#### Problem to work on
Look through the records below for the line with "M857 249 865 271 836 283 827 261Z". Return that line and each one after it up to and including the line with "M1363 277 1437 298 1426 337 1353 316Z", exactly.

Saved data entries
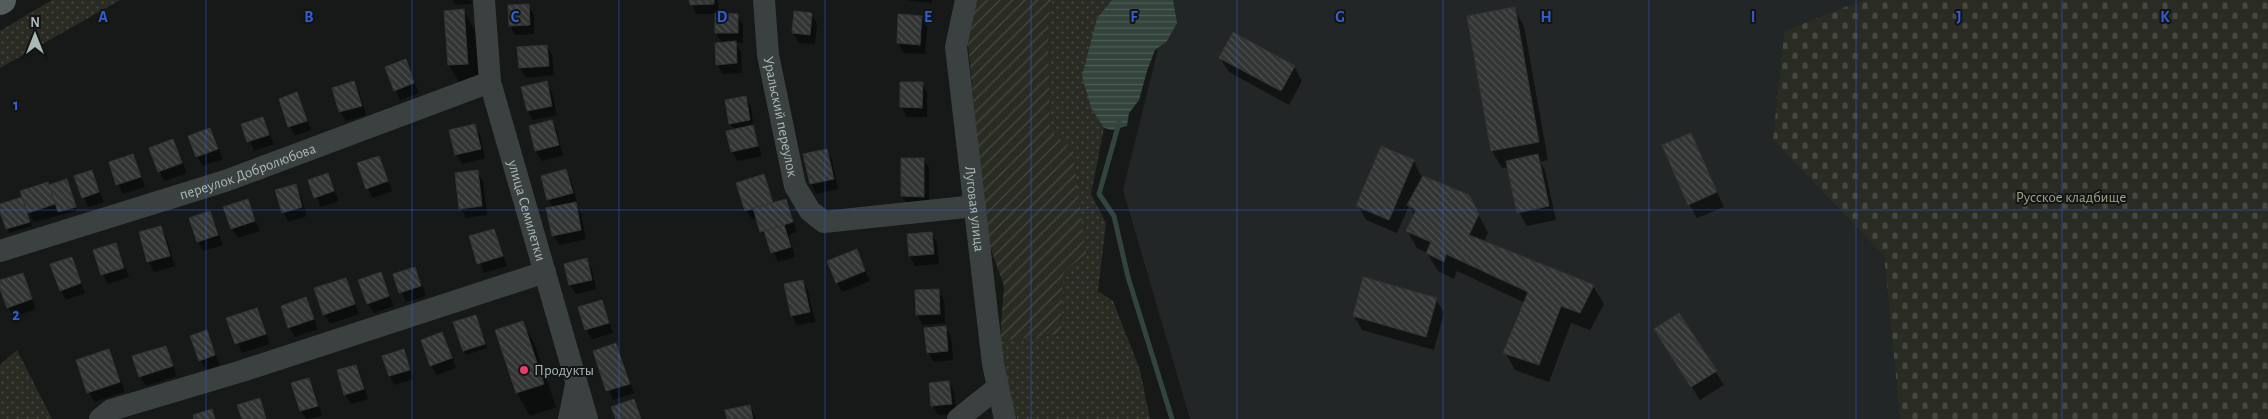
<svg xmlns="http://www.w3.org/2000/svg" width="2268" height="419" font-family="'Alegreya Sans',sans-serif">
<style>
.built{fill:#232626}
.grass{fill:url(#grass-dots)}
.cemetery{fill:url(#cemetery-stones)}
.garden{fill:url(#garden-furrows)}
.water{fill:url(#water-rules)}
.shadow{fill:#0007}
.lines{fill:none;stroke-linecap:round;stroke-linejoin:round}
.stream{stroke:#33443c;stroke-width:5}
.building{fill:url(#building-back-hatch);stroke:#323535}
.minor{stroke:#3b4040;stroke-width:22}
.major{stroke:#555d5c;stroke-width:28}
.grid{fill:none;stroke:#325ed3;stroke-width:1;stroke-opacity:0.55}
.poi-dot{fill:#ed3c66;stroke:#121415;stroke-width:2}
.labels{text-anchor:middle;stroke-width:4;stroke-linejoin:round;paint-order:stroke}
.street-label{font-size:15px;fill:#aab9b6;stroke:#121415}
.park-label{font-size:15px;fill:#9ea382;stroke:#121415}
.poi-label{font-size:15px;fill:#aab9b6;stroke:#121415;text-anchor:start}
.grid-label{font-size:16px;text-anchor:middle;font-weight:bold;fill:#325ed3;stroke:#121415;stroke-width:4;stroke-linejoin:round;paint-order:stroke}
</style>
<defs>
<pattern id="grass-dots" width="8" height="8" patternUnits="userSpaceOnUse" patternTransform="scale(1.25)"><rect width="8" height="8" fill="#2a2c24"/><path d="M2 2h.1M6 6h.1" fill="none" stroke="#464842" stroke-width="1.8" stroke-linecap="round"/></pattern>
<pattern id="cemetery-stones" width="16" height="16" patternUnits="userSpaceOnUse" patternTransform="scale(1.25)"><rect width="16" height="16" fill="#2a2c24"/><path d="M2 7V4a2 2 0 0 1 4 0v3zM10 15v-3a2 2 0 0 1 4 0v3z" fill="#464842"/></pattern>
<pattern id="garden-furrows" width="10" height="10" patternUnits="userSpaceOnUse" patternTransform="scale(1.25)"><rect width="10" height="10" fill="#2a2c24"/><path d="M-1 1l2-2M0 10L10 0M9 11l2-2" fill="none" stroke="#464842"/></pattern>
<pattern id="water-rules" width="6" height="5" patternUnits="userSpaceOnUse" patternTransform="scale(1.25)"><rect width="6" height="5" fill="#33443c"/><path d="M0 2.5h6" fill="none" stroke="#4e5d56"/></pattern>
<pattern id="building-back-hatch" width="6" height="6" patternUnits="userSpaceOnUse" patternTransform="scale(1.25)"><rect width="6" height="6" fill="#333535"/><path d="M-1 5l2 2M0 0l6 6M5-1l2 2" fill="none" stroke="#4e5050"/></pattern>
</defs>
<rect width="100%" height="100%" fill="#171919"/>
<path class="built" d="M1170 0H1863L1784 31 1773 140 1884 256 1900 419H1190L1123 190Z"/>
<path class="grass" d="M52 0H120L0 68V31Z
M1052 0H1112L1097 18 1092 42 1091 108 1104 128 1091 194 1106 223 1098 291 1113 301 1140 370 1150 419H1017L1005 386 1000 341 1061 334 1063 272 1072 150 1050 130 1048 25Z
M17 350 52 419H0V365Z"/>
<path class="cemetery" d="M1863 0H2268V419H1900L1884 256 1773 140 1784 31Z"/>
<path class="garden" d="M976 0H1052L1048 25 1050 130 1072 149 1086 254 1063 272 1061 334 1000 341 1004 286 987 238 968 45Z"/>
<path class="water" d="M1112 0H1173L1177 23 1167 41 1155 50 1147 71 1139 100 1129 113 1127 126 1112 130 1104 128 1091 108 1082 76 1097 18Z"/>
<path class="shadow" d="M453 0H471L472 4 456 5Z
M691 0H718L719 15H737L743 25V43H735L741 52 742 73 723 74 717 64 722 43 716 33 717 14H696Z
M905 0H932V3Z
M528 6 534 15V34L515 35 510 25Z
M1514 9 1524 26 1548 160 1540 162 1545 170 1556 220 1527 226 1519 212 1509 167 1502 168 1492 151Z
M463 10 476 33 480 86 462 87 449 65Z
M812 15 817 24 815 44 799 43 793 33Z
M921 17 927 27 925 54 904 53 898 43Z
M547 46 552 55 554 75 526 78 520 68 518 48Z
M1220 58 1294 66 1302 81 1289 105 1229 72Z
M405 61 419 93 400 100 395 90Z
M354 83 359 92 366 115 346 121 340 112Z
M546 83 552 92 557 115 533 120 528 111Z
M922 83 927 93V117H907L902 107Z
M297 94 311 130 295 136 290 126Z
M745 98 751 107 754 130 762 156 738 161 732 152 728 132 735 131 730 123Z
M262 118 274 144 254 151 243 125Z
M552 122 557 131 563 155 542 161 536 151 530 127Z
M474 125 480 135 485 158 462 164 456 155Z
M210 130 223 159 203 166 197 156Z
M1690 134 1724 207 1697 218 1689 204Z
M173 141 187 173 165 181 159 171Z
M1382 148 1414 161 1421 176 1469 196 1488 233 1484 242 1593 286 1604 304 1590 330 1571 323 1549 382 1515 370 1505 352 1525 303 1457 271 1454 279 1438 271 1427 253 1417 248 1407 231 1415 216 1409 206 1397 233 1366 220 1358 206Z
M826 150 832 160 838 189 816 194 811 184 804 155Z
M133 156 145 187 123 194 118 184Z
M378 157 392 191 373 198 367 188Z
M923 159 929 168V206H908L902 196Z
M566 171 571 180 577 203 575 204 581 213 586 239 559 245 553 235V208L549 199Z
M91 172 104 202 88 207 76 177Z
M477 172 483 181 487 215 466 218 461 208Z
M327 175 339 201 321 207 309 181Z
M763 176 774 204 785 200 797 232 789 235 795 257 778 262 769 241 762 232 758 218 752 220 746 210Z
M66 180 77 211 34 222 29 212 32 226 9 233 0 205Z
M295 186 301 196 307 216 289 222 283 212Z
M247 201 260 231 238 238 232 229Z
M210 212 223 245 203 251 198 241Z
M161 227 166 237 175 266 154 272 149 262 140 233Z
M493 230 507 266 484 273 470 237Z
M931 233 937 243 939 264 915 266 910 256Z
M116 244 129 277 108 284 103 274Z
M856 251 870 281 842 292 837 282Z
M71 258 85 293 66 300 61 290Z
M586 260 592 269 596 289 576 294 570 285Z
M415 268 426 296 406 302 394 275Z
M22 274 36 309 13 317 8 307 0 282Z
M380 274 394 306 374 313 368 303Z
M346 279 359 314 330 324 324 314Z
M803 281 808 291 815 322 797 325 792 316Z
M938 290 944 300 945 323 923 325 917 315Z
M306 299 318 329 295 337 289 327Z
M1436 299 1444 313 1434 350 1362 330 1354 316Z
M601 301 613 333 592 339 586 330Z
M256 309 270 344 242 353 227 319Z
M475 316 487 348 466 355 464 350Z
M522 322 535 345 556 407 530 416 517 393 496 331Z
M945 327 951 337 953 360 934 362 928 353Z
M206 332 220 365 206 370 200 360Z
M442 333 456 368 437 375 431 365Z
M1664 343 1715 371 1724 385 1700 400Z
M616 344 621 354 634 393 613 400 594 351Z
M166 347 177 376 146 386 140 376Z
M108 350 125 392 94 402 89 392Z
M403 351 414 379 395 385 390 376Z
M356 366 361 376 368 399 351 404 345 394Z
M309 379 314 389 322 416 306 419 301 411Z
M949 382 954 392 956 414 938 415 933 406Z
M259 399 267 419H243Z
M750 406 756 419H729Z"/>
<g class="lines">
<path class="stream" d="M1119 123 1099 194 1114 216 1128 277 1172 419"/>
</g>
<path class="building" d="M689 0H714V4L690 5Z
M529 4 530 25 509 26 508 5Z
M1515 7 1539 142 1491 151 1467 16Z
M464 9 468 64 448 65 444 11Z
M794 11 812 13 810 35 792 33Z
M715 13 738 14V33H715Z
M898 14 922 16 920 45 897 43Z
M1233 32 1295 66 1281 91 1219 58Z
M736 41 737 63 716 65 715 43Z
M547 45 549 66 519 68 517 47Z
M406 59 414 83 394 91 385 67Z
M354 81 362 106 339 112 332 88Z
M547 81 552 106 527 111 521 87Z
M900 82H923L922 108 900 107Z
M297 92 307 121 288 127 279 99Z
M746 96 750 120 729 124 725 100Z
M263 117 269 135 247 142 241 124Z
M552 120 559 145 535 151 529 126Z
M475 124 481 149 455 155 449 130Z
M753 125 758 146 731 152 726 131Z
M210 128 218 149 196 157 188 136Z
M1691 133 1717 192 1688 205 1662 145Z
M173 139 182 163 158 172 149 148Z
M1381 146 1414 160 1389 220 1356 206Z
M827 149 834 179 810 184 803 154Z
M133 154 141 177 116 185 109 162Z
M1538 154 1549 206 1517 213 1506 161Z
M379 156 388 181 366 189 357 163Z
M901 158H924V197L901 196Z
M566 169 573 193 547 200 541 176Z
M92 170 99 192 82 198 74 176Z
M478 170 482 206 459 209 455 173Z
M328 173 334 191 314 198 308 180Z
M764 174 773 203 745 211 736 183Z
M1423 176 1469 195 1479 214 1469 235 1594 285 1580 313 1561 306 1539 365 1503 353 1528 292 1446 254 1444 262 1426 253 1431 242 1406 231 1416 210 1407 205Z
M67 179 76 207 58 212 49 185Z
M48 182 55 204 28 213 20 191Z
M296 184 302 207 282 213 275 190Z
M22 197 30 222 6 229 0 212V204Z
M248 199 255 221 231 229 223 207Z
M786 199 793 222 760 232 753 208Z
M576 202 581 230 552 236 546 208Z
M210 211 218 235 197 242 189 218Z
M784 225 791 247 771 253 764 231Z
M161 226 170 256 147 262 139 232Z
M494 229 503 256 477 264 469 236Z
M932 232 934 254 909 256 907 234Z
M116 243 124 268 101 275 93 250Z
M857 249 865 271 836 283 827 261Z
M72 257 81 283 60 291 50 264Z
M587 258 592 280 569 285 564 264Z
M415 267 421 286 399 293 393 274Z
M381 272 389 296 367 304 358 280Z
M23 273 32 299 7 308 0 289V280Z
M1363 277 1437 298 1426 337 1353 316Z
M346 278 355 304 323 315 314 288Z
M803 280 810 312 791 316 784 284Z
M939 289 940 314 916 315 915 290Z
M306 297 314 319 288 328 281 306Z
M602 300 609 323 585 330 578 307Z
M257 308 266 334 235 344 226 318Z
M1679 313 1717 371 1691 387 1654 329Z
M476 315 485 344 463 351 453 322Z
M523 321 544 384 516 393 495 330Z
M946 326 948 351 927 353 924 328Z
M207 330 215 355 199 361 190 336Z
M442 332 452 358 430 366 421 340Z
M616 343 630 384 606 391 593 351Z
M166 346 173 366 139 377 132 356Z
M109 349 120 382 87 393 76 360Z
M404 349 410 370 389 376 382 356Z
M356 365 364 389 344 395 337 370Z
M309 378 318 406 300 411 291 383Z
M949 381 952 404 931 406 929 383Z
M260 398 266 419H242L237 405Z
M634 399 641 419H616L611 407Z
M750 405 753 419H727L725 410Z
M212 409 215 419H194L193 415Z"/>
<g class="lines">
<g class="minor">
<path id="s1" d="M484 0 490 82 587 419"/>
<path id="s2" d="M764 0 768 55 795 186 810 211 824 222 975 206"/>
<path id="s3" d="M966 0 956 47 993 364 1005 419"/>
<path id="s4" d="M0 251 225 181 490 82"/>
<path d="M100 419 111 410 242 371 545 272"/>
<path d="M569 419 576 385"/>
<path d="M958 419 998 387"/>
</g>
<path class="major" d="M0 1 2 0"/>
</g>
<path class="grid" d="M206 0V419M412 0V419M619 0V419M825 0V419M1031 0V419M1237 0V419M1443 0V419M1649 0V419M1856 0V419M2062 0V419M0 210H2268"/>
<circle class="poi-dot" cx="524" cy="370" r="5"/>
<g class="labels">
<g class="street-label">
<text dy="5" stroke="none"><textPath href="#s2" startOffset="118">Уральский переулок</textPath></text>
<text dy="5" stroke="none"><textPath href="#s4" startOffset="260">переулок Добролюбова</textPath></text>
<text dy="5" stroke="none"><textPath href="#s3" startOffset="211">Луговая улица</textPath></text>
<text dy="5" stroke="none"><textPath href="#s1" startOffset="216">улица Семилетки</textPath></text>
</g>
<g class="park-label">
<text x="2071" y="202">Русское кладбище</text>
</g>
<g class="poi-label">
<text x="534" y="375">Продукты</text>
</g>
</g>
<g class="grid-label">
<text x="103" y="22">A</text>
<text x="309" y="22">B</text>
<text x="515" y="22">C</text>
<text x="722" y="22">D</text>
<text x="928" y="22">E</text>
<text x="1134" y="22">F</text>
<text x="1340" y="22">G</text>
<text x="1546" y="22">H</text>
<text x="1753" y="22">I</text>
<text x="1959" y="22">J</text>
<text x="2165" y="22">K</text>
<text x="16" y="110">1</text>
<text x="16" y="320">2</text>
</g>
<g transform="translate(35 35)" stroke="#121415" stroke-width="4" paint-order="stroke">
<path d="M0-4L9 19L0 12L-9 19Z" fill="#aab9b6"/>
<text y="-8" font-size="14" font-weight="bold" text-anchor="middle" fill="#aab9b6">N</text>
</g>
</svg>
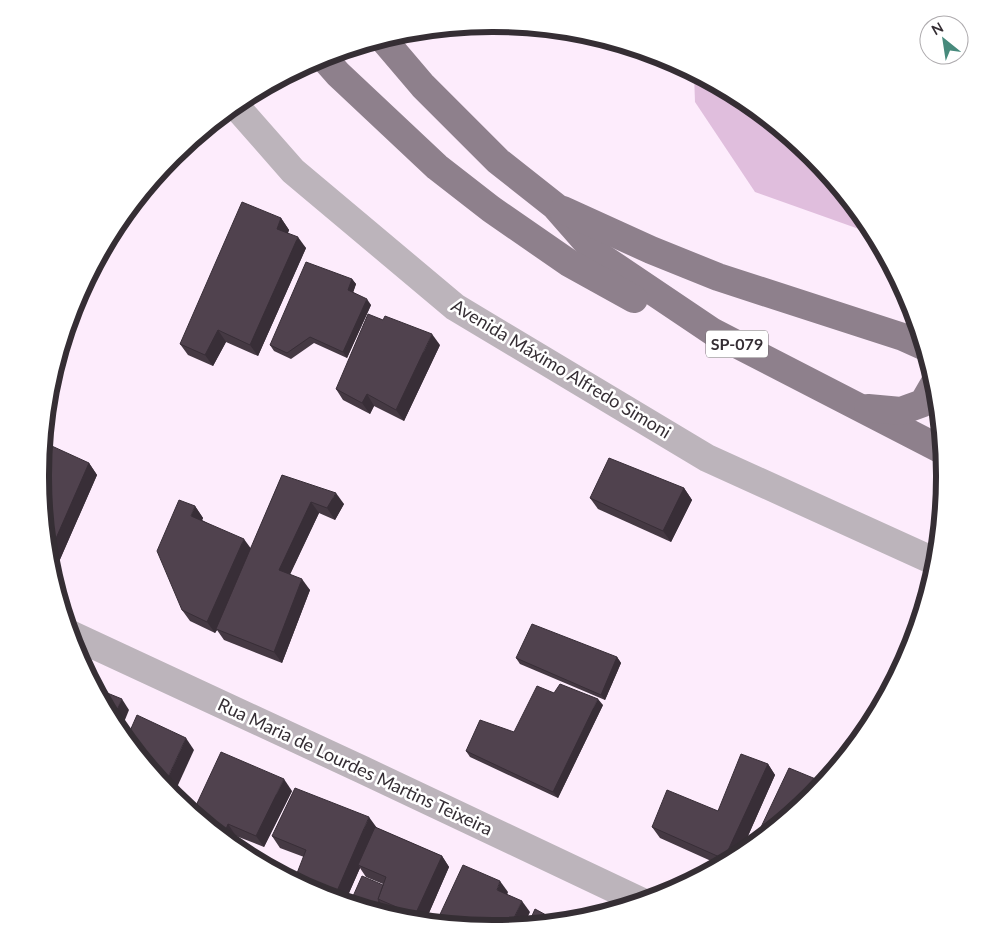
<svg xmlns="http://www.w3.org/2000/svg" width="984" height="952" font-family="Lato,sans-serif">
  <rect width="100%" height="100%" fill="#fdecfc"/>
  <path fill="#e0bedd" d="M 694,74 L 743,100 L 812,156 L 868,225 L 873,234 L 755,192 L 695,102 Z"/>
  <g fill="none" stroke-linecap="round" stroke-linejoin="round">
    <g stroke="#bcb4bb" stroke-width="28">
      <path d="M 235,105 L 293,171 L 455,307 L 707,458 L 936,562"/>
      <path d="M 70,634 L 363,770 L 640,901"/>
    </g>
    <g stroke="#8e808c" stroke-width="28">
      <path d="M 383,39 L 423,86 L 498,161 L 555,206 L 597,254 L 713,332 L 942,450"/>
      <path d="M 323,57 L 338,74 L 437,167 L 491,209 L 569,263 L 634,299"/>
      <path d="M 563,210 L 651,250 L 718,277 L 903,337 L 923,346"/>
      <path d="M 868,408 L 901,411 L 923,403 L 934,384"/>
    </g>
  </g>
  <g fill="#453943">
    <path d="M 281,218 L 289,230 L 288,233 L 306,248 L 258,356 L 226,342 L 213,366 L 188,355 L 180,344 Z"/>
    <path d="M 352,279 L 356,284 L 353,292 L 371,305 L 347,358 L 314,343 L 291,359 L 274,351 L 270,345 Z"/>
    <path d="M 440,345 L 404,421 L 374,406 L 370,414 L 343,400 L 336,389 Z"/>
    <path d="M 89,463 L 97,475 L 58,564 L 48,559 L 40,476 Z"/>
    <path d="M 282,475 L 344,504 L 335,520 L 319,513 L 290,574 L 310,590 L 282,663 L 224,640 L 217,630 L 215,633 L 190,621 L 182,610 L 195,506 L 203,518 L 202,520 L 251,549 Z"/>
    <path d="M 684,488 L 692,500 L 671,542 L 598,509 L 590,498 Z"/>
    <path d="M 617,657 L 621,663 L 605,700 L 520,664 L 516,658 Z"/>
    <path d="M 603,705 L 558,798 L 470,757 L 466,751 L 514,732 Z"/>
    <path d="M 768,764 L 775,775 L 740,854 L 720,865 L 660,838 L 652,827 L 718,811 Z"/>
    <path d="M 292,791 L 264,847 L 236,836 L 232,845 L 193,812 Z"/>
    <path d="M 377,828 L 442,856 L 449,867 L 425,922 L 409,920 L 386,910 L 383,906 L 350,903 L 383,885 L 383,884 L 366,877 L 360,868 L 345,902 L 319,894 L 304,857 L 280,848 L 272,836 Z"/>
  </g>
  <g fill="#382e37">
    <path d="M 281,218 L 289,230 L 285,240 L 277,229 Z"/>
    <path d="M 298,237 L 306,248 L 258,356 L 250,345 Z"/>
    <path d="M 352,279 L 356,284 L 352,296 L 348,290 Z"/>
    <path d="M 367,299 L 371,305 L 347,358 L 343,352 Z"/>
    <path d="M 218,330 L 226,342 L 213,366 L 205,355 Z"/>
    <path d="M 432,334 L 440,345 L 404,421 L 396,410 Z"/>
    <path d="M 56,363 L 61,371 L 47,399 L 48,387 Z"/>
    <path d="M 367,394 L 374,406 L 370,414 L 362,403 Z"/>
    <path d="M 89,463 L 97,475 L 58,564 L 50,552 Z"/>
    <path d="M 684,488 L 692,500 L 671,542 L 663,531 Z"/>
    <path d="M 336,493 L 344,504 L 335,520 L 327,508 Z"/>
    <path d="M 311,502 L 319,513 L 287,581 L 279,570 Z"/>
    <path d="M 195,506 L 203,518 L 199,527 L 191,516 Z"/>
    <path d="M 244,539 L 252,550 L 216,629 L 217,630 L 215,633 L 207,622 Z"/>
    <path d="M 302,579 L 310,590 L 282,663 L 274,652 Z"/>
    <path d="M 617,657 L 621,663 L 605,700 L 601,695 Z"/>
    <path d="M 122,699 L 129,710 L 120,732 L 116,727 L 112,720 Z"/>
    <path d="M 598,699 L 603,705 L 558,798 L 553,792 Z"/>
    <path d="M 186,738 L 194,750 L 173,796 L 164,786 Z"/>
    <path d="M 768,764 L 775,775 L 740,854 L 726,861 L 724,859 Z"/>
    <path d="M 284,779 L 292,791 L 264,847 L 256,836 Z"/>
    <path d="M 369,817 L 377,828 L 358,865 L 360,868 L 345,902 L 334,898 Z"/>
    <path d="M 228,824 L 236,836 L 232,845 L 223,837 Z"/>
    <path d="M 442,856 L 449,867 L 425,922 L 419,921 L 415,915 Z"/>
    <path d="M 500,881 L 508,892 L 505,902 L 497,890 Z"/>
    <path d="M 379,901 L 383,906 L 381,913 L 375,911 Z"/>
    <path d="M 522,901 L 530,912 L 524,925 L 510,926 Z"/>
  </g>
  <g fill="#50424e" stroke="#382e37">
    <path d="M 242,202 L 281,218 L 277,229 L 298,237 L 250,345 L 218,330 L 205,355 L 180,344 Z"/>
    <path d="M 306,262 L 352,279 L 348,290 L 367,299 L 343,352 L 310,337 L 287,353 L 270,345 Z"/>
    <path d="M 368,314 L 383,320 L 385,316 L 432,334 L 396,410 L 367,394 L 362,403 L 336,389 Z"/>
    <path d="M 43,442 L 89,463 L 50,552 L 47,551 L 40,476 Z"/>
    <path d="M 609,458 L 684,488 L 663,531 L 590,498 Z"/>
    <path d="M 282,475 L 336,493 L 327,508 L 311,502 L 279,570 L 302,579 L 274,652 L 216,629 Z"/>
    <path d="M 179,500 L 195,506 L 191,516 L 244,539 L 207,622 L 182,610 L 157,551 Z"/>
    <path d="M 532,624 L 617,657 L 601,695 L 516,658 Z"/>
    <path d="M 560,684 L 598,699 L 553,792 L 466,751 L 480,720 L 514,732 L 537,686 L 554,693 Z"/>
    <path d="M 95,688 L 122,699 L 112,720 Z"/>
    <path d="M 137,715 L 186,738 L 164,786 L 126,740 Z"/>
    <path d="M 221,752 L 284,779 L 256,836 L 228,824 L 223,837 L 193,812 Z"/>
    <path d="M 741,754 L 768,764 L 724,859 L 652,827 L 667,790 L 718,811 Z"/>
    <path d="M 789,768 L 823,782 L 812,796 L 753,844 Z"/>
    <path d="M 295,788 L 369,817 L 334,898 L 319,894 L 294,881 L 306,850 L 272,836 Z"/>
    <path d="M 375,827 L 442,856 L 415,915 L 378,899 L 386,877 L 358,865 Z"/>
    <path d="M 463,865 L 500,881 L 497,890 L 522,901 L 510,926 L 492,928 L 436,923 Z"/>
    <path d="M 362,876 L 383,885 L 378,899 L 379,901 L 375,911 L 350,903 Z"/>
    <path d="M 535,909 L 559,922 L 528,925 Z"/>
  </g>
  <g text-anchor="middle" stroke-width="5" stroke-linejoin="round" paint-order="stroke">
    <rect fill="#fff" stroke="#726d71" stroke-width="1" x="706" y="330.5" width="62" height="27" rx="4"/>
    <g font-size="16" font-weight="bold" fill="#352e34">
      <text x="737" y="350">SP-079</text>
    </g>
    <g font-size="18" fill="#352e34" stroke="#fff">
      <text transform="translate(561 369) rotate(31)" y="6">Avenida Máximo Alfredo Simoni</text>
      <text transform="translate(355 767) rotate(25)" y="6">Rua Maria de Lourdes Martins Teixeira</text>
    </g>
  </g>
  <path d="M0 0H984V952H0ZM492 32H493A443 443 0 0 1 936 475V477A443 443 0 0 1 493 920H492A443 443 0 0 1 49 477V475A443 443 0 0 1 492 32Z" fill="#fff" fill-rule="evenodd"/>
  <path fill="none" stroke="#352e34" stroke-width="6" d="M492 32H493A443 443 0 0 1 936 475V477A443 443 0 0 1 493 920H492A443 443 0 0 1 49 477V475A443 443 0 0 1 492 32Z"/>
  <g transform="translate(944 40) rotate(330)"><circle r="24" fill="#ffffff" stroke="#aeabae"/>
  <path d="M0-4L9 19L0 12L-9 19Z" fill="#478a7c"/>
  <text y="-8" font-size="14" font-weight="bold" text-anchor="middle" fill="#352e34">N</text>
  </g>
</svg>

#### Solution to this task
M857 249 865 271 836 283 827 261Z
M72 257 81 283 60 291 50 264Z
M587 258 592 280 569 285 564 264Z
M415 267 421 286 399 293 393 274Z
M381 272 389 296 367 304 358 280Z
M23 273 32 299 7 308 0 289V280Z
M1363 277 1437 298 1426 337 1353 316Z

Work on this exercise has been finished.